**Short exercise**
Identify every line in the rows below that contains the string "NewBodyOperationType", and copy each of those lines.

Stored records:
-=-=-=-=-

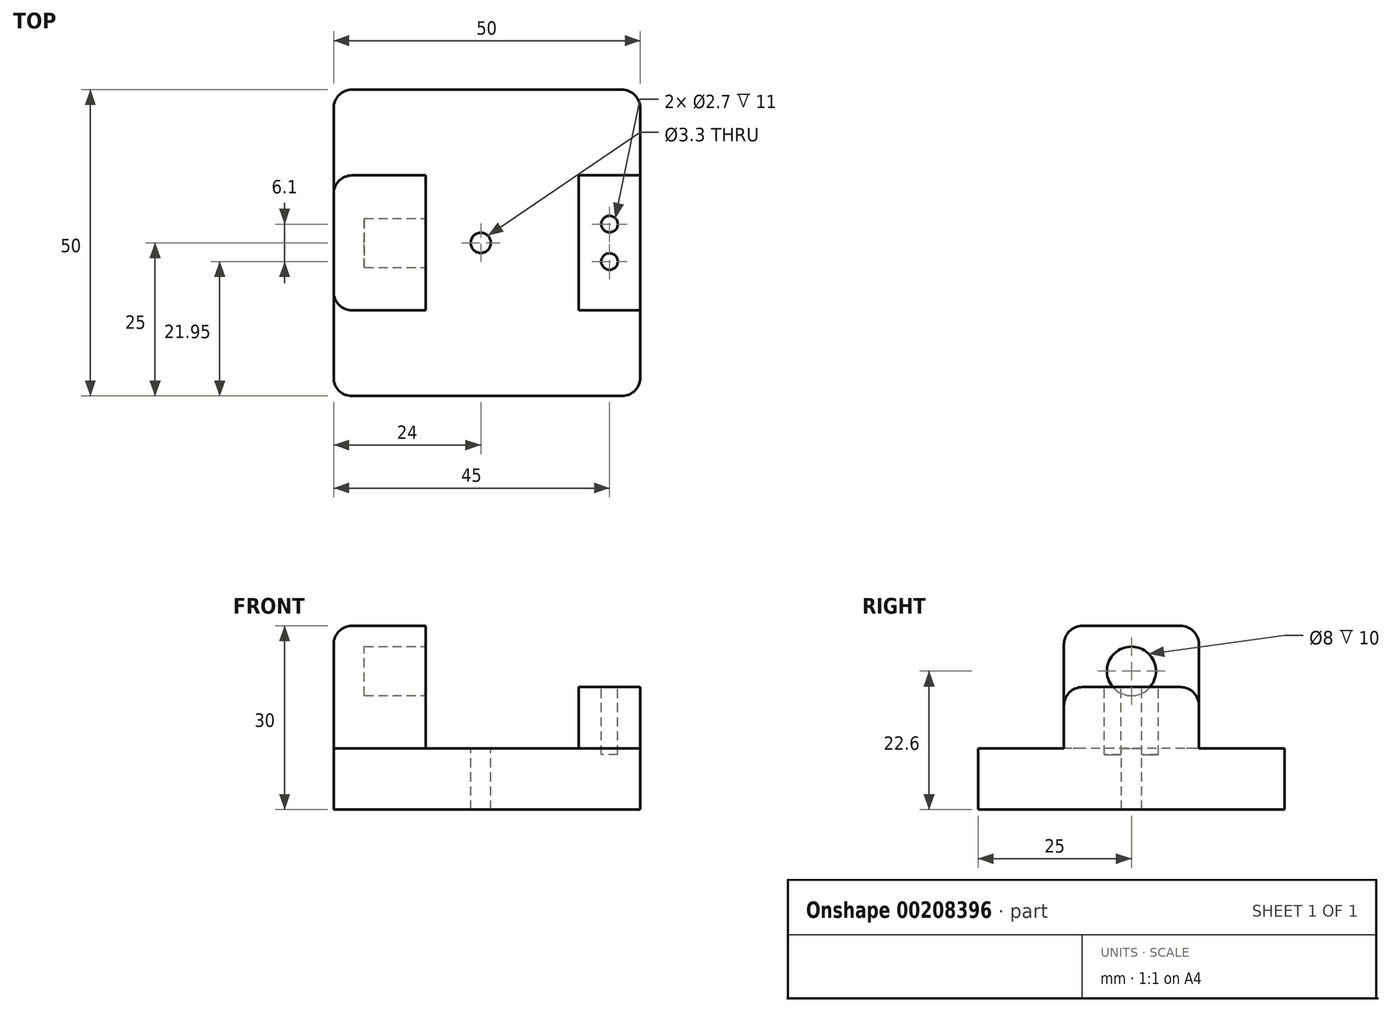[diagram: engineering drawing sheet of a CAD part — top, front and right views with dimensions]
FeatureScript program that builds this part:
annotation { "Feature Type Name" : "Feature", "Feature Type Description" : "" }
export const myFeature = defineFeature(function(context is Context, id is Id, definition is map)
    precondition{}
    {
        {
            var Q0;
            Q0=qCreatedBy(makeId("Top.planeOp"),FACE);
            var sketch = newSketch(context, id + "F0", { "sketchPlane" : qUnion([Q0])});
            skLineSegment(sketch, "E0.bottom", {"start": v(-15, 25) * mm, "end": v(35, 25) * mm});
            skLineSegment(sketch, "E0.top", {"start": v(-15, -25) * mm, "end": v(35, -25) * mm});
            skLineSegment(sketch, "E0.left", {"start": v(-15, 25) * mm, "end": v(-15, -25) * mm});
            skLineSegment(sketch, "E0.right", {"start": v(35, 25) * mm, "end": v(35, -25) * mm});
            skSolve(sketch);
        }
        {
            var Q0;
            Q0 = qSketchRegion(id + "F0", true);
            extrude(context, id + "F1", {"entities" : qUnion([Q0]), "depth" : 10 * mm});
        }
        {
            var Q0;
            Q0=makeQuery(id+"F1.opExtrude","CAP_FACE",FACE,{"disambiguationData":[OSD([sQuery(id+"F0.wireOp",EDGE,"E0.bottom"),sQuery(id+"F0.wireOp",EDGE,"E0.top"),sQuery(id+"F0.wireOp",EDGE,"E0.left"),sQuery(id+"F0.wireOp",EDGE,"E0.right")])],"isStart":false});
            var sketch = newSketch(context, id + "F2", { "sketchPlane" : qUnion([Q0])});
            skLineSegment(sketch, "E1.bottom", {"start": v(-15, 11) * mm, "end": v(0, 11) * mm});
            skLineSegment(sketch, "E1.top", {"start": v(-15, -11) * mm, "end": v(0, -11) * mm});
            skLineSegment(sketch, "E1.left", {"start": v(-15, 11) * mm, "end": v(-15, -11) * mm});
            skLineSegment(sketch, "E1.right", {"start": v(0, 11) * mm, "end": v(0, -11) * mm});
            skSolve(sketch);
        }
        {
            var Q0;
            Q0 = qSketchRegion(id + "F2", true);
            extrude(context, id + "F3", {"entities" : qUnion([Q0]), "operationType" : NewBodyOperationType.ADD, "depth" : 20 * mm});
        }
        {
            var Q0;
            Q0=makeQuery(id+"F3.opExtrude","SWEPT_FACE",FACE,{"disambiguationData":[OSD([sQuery(id+"F2.wireOp",EDGE,"E1.right")])]});
            var sketch = newSketch(context, id + "F4", { "sketchPlane" : qUnion([Q0])});
            skCircle(sketch, "E2", {"center": v(0, 22.6) * mm, "radius": 4 * mm});
            skSolve(sketch);
        }
        {
            var Q0;
            Q0 = qSketchRegion(id + "F4", true);
            extrude(context, id + "F5", {"entities" : qUnion([Q0]), "operationType" : NewBodyOperationType.REMOVE, "oppositeDirection" : true, "depth" : 10 * mm});
        }
        {
            var Q0;
            Q0=makeQuery(id+"F1.opExtrude","CAP_FACE",FACE,{"disambiguationData":[OSD([sQuery(id+"F0.wireOp",EDGE,"E0.bottom"),sQuery(id+"F0.wireOp",EDGE,"E0.top"),sQuery(id+"F0.wireOp",EDGE,"E0.left"),sQuery(id+"F0.wireOp",EDGE,"E0.right")])],"isStart":false});
            var sketch = newSketch(context, id + "F6", { "sketchPlane" : qUnion([Q0])});
            skLineSegment(sketch, "E3.bottom", {"start": v(0, 6.35) * mm, "end": v(13.5, 6.35) * mm, "construction": true});
            skLineSegment(sketch, "E3.top", {"start": v(0, -6.35) * mm, "end": v(13.5, -6.35) * mm, "construction": true});
            skLineSegment(sketch, "E3.left", {"start": v(0, 6.35) * mm, "end": v(0, -6.35) * mm, "construction": true});
            skLineSegment(sketch, "E3.right", {"start": v(13.5, 6.35) * mm, "end": v(13.5, -6.35) * mm, "construction": true});
            skCircle(sketch, "E4", {"center": v(9, 0) * mm, "radius": 1.65 * mm});
            skSolve(sketch);
        }
        {
            var Q0;
            Q0 = qSketchRegion(id + "F6", true);
            extrude(context, id + "F7", {"entities" : qUnion([Q0]), "operationType" : NewBodyOperationType.REMOVE, "endBound" : BoundingType.THROUGH_ALL, "oppositeDirection" : true, "depth" : 25 * mm});
        }
        {
            var Q0;
            Q0=makeQuery(id+"F1.opExtrude","CAP_FACE",FACE,{"disambiguationData":[OSD([sQuery(id+"F0.wireOp",EDGE,"E0.bottom"),sQuery(id+"F0.wireOp",EDGE,"E0.top"),sQuery(id+"F0.wireOp",EDGE,"E0.left"),sQuery(id+"F0.wireOp",EDGE,"E0.right")])],"isStart":false});
            var sketch = newSketch(context, id + "F8", { "sketchPlane" : qUnion([Q0])});
            skLineSegment(sketch, "E5.bottom", {"start": v(25, 11) * mm, "end": v(35, 11) * mm});
            skLineSegment(sketch, "E5.top", {"start": v(25, -11) * mm, "end": v(35, -11) * mm});
            skLineSegment(sketch, "E5.left", {"start": v(25, 11) * mm, "end": v(25, -11) * mm});
            skLineSegment(sketch, "E5.right", {"start": v(35, 11) * mm, "end": v(35, -11) * mm});
            skSolve(sketch);
        }
        {
            var Q0;
            Q0 = qSketchRegion(id + "F8", true);
            extrude(context, id + "F9", {"entities" : qUnion([Q0]), "operationType" : NewBodyOperationType.ADD, "depth" : 10 * mm});
        }
        {
            var Q0;
            Q0=makeQuery(id+"F9.opExtrude","CAP_FACE",FACE,{"disambiguationData":[OSD([sQuery(id+"F8.wireOp",EDGE,"E5.bottom"),sQuery(id+"F8.wireOp",EDGE,"E5.top"),sQuery(id+"F8.wireOp",EDGE,"E5.left"),sQuery(id+"F8.wireOp",EDGE,"E5.right")])],"isStart":false});
            var sketch = newSketch(context, id + "F10", { "sketchPlane" : qUnion([Q0])});
            skLineSegment(sketch, "E6", {"start": v(30, 13.95) * mm, "end": v(30, -15.96) * mm, "construction": true});
            skPoint(sketch, "E6.startSnap0", {"position": v(30, 11) * mm});
            skCircle(sketch, "E7", {"center": v(30, 3.05) * mm, "radius": 1.35 * mm});
            skCircle(sketch, "E8", {"center": v(30, -3.05) * mm, "radius": 1.35 * mm});
            skSolve(sketch);
        }
        {
            var Q0;
            Q0 = qSketchRegion(id + "F10", true);
            extrude(context, id + "F11", {"entities" : qUnion([Q0]), "operationType" : NewBodyOperationType.REMOVE, "oppositeDirection" : true, "depth" : 11 * mm});
        }
        {
            var Q0;
            Q0=makeQuery(id+"F3.opExtrude","CAP_EDGE",EDGE,{"disambiguationData":[OSD([sQuery(id+"F2.wireOp",EDGE,"E1.left")])],"isStart":false});
            var Q1;
            Q1=makeQuery(id+"F1.opExtrude","SWEPT_EDGE",EDGE,{"disambiguationData":[OSD([sQuery(id+"F0.wireOp",EDGE,"E0.top"),sQuery(id+"F0.wireOp",EDGE,"E0.left")])]});
            var Q2;
            Q2=makeQuery(id+"F1.opExtrude","SWEPT_EDGE",EDGE,{"disambiguationData":[OSD([sQuery(id+"F0.wireOp",EDGE,"E0.top"),sQuery(id+"F0.wireOp",EDGE,"E0.right")])]});
            var Q3;
            Q3=makeQuery(id+"F1.opExtrude","SWEPT_EDGE",EDGE,{"disambiguationData":[OSD([sQuery(id+"F0.wireOp",EDGE,"E0.bottom"),sQuery(id+"F0.wireOp",EDGE,"E0.right")])]});
            var Q4;
            Q4=makeQuery(id+"F1.opExtrude","SWEPT_EDGE",EDGE,{"disambiguationData":[OSD([sQuery(id+"F0.wireOp",EDGE,"E0.bottom"),sQuery(id+"F0.wireOp",EDGE,"E0.left")])]});
            var Q5;
            Q5=makeQuery(id+"F3.opExtrude","SWEPT_EDGE",EDGE,{"disambiguationData":[OSD([sQuery(id+"F0.wireOp",EDGE,"E0.left"),sQuery(id+"F2.wireOp",EDGE,"E1.bottom"),sQuery(id+"F2.wireOp",EDGE,"E1.left")])]});
            var Q6;
            Q6=makeQuery(id+"F3.opExtrude","SWEPT_EDGE",EDGE,{"disambiguationData":[OSD([sQuery(id+"F0.wireOp",EDGE,"E0.left"),sQuery(id+"F2.wireOp",EDGE,"E1.top"),sQuery(id+"F2.wireOp",EDGE,"E1.left")])]});
            var Q7;
            Q7=makeQuery(id+"F3.opExtrude","CAP_EDGE",EDGE,{"disambiguationData":[OSD([sQuery(id+"F2.wireOp",EDGE,"E1.bottom")])],"isStart":false});
            var Q8;
            Q8=makeQuery(id+"F3.opExtrude","CAP_EDGE",EDGE,{"disambiguationData":[OSD([sQuery(id+"F2.wireOp",EDGE,"E1.top")])],"isStart":false});
            var Q9;
            Q9=makeQuery(id+"F9.opExtrude","CAP_EDGE",EDGE,{"disambiguationData":[OSD([sQuery(id+"F8.wireOp",EDGE,"E5.bottom")])],"isStart":false});
            var Q10;
            Q10=makeQuery(id+"F9.opExtrude","CAP_EDGE",EDGE,{"disambiguationData":[OSD([sQuery(id+"F8.wireOp",EDGE,"E5.top")])],"isStart":false});
            fillet(context, id + "F12", {"entities" : qUnion([Q0, Q1, Q2, Q3, Q4, Q5, Q6, Q7, Q8, Q9, Q10]), "radius" : 3 * mm, "tangentPropagation" : true, "allowEdgeOverflow" : false});
        }
    });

-=-=-=-=-

**Answer to the exercise**
            extrude(context, id + "F3", {"entities" : qUnion([Q0]), "operationType" : NewBodyOperationType.ADD, "depth" : 20 * mm});
            extrude(context, id + "F5", {"entities" : qUnion([Q0]), "operationType" : NewBodyOperationType.REMOVE, "oppositeDirection" : true, "depth" : 10 * mm});
            extrude(context, id + "F7", {"entities" : qUnion([Q0]), "operationType" : NewBodyOperationType.REMOVE, "endBound" : BoundingType.THROUGH_ALL, "oppositeDirection" : true, "depth" : 25 * mm});
            extrude(context, id + "F9", {"entities" : qUnion([Q0]), "operationType" : NewBodyOperationType.ADD, "depth" : 10 * mm});
            extrude(context, id + "F11", {"entities" : qUnion([Q0]), "operationType" : NewBodyOperationType.REMOVE, "oppositeDirection" : true, "depth" : 11 * mm});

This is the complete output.